La carrozza portò Mazzini prima in Svizzera, poi in Francia, fino a Calais dove si imbarcò per l’Inghilterra. Se un uomo onesto avesse potuto descrivere la figura di Mazzini in questo periodo di allontanamento dall’Italia, sicuramente avrebbe detto, come poi molti alla sua morte avrebbero detto:”Povero Mazzini! Egli conoscerà nuovamente l’esilio senza aver conosciuto il trionfo; le corone di alloro sono per Cavour, l’abile uomo e per Garibaldi, l’eroe soldato; quanto allo sfortunato Giuseppe, tutti gli voltano le spalle. Vattene, paria, allontanati dal banchetto dove vanno a sedersi i ricchi e gli eroi; la tua presenza vi porterebbe imbarazzo e turbamento. Vattene, proscritto, vattene nemico degli dei e degli uomini: tu hai restituito la libertà all’Italia, ma in quale modo? Pregando, cospirando, esponendo senza farlo vedere la tua vita. Povero Mazzini! Vai riprendendo mestamente la strada per Londra, la città delle nebbie eterne. Alla luce del gas, che così spesso in questo paese presbiteriano sostituisce quella del sole, all’angolo di una strada buia, leggerai un giorno sul Times che Venezia è stata liberata, che Roma sta per diventare la capitale d’Italia... E quando l’ingratitudine e l’esilio ti avranno logorato, quando giacerai come Dante in terra straniera, tutta l’Italia griderà: Mazzini è morto, a lui noi dobbiamo tutto. A te innalzeranno statue, le assemblee prenderanno il lutto, i furbi diranno:”Egli è stato mio amico; in me solo egli aveva fiducia...”
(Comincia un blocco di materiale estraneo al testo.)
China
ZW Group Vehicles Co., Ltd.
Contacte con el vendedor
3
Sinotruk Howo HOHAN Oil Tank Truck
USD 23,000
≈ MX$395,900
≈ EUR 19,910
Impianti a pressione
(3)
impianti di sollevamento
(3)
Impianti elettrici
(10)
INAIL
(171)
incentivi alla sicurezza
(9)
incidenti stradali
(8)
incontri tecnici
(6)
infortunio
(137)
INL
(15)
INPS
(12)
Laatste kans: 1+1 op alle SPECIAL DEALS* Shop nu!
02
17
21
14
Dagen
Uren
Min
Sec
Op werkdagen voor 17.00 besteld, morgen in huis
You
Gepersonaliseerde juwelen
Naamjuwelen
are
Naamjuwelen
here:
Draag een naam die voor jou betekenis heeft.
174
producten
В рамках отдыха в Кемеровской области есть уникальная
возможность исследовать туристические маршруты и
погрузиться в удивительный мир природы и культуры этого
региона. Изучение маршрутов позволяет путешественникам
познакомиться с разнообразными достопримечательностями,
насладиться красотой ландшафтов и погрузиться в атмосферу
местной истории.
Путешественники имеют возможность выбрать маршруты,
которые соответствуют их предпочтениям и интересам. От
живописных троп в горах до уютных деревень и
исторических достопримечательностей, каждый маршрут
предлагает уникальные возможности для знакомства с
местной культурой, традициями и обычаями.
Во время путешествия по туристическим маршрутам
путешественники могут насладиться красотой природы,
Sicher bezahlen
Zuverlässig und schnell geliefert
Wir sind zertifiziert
Nei giorni che seguirono l’Unità d’Italia, spesso a Torino a casa di Giuditta Sidoli si svolgevano feste e ritrovi. Giuditta Sidoli ora aveva i capelli bianchi, divisi in due grosse bande, secondo la moda del tempo, che le cadevano dalle tempie fino alla metà delle guance. Aveva un tipico salotto ottocentesco al primo piano di una casa sita in Via Borgo Nuovo, quasi di fronte al giardino di Ripari: severo, semplice, con il sofà e le sedie in damasco ricoperto di tela bianca, che faceva risaltare ancor più i suoi vestiti neri, con molti fiori che Giuditta coltivava nei vasi di cristallo, con miniature alle pareti e le chicchere sulla consolle in un angolo, con la grande lampada a petrolio sul tavolino tondo e l’orologio sul caminetto bianco.
Nel salotto quella sera erano presenti giovani repubblicani e non, fra i quali un ufficiale col petto carico di medaglie e nastrini. A un certo punto Giuditta scoppia in una fragorosa risata. Tutti i presenti si girarono verso Giuditta e Melegari, l’antico amico di Mazzini ora monarchico le rivolse la parola:”Giuditta, tu ci stupisci, non è da te ridere così di gusto. Sono anni e anni che, al massimo, ci hai regalato qualche sorriso a fior di labbra.”
“Perdonatemi amici, ma ho ascoltato questo valoroso generale piemontese carico di medaglie e nastrini affermare che grazie al re e al suo esercito l’Italia era fatta. Così non mi sono potuta trattenere…” Giuditta si interruppe, e riprese il suo lavoro di cucito, momentaneamente sospeso, poi rialzò di colpo gli occhi sul generale e gli disse:”Si, è vero, Generale, ma purtroppo i moderati, capitani e ciurma sono tutti all’arrembaggio di questa povera navicella, da poco rimessasi a veleggiare. Voi avete fatto l’Italia e ora ve la mangiate!”